In the few years I didn’t get an end-of-the-school-year cold, other things happened that prevented me going into full Slug Mode until September. One year, spring came early and I got in a lot of tennis after school and on weekends. That was the year I had my only bout of tennis elbow and my right arm was put in a sling. Another year I tore my left rotator cuff and put that arm in a sling for several months. The sling also had a red ball attached to it to squeeze for exercise. I spent several months living in abject fear that a friendly Golden Retriever would happen upon me and demand a game of fetch by sinking his teeth into the ball.

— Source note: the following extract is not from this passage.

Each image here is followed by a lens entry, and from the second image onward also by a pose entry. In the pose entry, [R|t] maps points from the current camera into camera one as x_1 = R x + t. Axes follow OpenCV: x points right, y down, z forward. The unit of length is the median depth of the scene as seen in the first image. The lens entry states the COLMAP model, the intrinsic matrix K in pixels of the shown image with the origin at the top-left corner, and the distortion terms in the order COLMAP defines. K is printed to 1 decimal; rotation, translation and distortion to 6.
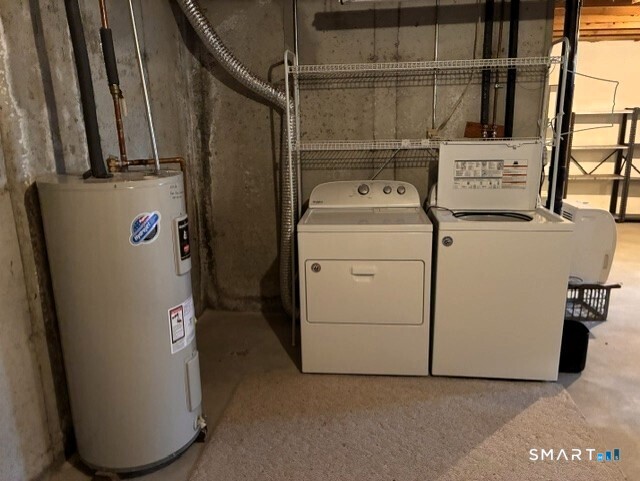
lens RADIAL K [[480.4, 0, 320.0], [0, 480.4, 240.5], [0, 0, 1]] dist [0.011545, -0.005639]
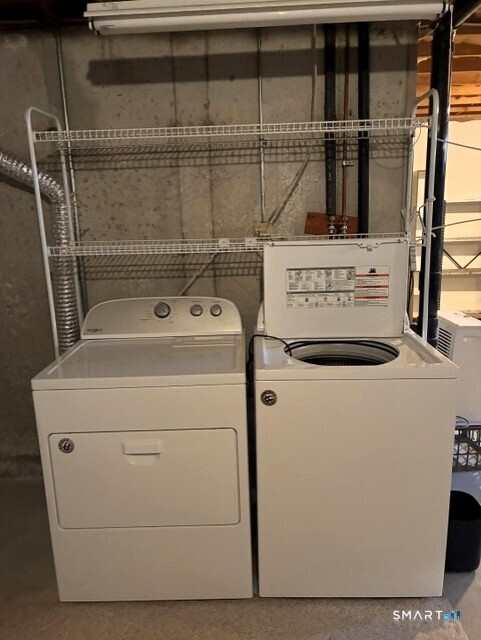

The worst of all was a weekend before Bay Path commencement. It was a gorgeous Saturday morning and I went for a run on the ¾ mile dirt track at Smith College. I was light on my feet after the first lap and decided to put on the afterburners for lap two. That was the plan, except I was paying attention to the music in my Walkman player, not where I was going. As I gained speed, I smacked my left knee into the gate stanchion post I was supposed squeeze past. Down I went like shot, thereby driving bits of stone into my right arm and both knees. The emergency room doctor declared me a “bloody mess” as he picked gravel out of three of my four limbs. I attended commencement on crutches with five stiches in my knee and an oozing bandage over it. A further indignity of being ushed into the tent before anyone else entered. And, yes, it could be worse. It was as awful that weekend as it was warm and sunny the previous one. How awful you ask? Pelting icy rain that turned to snow!
By rights I shouldn’t complain about my silly cold. But I will!